■ EXERCISE REQUIREMENTS
In the entries that follow, the first line to write out is the one containing "(zone_45_only no)", and the last is the one containing "(mod_text_width 0.15)". Reproduce that stretch exactly, with nothing before or after it.

*** DATASET ENTRIES

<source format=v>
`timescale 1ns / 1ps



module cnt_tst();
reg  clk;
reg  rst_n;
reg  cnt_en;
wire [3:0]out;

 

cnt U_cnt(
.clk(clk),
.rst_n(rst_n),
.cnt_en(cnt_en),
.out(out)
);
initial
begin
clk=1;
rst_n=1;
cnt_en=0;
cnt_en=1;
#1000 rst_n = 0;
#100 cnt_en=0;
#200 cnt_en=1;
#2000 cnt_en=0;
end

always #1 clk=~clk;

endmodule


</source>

******
*** DATASET ENTRIES

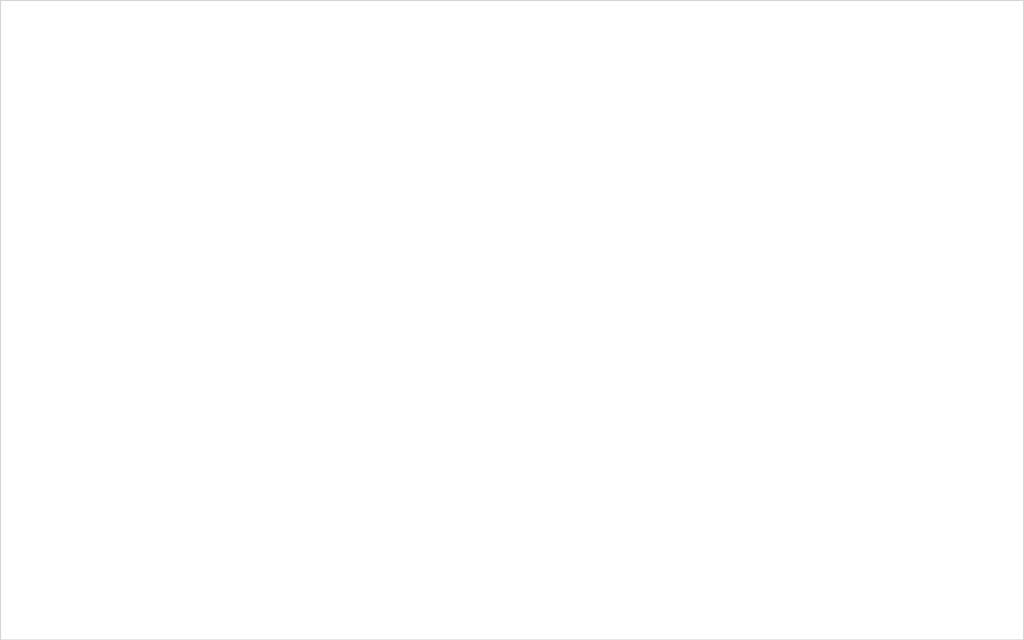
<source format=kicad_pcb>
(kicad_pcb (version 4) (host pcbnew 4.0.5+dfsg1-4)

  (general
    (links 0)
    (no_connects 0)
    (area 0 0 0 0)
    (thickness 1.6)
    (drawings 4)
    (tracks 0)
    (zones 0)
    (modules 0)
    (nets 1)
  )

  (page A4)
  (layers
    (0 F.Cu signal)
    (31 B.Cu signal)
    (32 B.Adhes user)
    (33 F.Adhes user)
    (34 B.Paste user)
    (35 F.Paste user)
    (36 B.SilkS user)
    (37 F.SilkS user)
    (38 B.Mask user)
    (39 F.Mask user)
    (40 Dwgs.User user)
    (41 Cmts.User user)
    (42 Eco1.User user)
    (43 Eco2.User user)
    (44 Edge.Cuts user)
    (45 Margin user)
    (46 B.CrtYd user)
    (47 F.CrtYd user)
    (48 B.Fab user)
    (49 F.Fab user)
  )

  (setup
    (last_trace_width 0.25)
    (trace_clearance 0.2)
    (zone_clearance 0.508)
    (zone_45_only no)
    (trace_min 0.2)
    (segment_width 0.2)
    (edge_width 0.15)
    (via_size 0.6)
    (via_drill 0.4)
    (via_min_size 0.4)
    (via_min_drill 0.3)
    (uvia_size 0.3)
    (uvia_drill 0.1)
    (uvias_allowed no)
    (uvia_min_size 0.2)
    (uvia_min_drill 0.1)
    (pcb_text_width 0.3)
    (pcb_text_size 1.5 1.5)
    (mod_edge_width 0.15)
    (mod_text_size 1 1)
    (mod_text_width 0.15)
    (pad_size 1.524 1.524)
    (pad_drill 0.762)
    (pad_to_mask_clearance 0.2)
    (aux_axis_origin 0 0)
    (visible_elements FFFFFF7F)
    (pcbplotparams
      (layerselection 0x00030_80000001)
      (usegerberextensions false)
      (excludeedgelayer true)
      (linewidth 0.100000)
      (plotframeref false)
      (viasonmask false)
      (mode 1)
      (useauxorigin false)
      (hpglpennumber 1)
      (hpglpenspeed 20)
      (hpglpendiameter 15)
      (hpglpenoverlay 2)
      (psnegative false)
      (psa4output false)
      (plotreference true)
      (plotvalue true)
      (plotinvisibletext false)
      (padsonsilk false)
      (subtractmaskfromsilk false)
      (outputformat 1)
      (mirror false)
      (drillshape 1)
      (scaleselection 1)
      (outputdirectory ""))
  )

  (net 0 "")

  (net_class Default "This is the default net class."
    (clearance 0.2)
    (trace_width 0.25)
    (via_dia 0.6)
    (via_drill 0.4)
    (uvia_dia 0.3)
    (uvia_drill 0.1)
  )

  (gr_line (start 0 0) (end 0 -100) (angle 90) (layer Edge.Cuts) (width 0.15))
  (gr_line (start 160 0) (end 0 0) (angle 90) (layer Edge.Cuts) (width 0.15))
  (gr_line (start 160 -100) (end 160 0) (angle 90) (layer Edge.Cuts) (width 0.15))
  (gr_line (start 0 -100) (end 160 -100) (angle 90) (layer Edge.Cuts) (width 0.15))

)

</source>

******

■ ANSWER TO THIS PROBLEM
    (zone_45_only no)
    (trace_min 0.2)
    (segment_width 0.2)
    (edge_width 0.15)
    (via_size 0.6)
    (via_drill 0.4)
    (via_min_size 0.4)
    (via_min_drill 0.3)
    (uvia_size 0.3)
    (uvia_drill 0.1)
    (uvias_allowed no)
    (uvia_min_size 0.2)
    (uvia_min_drill 0.1)
    (pcb_text_width 0.3)
    (pcb_text_size 1.5 1.5)
    (mod_edge_width 0.15)
    (mod_text_size 1 1)
    (mod_text_width 0.15)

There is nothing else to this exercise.